# Public endpoints

A protected web app sometimes needs one path that outside systems can call. A private dashboard might receive Stripe events at `/webhooks/stripe`, for example. Public endpoints open only the paths you choose while the rest of the app still requires sign in.

Public endpoint rules live on the Project's **Access** tab and apply to one Service.

## Open the smallest useful path

An endpoint rule can match one exact path or one subtree.

- `/webhooks/stripe` matches that path, with or without a trailing slash.
- `/api/public/*` matches paths below `/api/public/`, but not `/api/public` itself.

A wildcard can appear only at the end of a rule. This keeps a narrow exception from accidentally opening unrelated parts of the app. To make the whole app public, change the Project audience instead.

## Public requests skip Tokay sign in

Anyone who knows a public endpoint can call it. Your code should still verify the caller when the sender provides a verification method.

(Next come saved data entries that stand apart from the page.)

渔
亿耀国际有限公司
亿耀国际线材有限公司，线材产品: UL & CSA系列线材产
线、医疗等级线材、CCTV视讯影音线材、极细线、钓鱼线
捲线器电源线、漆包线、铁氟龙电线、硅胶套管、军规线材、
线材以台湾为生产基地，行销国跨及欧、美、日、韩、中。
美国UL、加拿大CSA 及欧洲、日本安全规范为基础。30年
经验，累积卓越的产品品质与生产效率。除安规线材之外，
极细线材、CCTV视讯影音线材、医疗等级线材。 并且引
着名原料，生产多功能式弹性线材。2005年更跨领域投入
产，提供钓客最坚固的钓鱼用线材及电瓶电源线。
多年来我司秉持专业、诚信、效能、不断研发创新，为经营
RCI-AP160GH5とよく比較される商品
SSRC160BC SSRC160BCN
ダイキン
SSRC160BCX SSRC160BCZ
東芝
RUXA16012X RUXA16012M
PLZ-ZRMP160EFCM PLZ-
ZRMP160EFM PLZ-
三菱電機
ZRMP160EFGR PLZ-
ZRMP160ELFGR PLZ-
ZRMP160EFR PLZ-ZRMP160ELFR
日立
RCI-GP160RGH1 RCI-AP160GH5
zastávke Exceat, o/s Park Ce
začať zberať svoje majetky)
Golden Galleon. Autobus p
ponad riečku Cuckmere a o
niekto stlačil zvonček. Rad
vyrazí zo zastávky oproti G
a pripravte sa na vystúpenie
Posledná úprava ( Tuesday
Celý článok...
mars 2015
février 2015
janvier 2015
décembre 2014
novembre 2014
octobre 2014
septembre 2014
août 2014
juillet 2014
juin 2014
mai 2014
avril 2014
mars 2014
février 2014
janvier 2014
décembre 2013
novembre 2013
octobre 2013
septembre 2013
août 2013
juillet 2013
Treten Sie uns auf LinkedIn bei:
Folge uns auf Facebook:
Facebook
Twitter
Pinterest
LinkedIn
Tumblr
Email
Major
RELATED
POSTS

For webhooks, verify signatures from Stripe, GitHub, or the service sending the request. Prefer an exact path when one endpoint is enough.

## Use a machine token for callers you control

A script, CI job, or internal service should usually authenticate rather than use a public path. A [machine token](machine-tokens.md) lets the caller through Tokay's access layer and records its identity in the access log.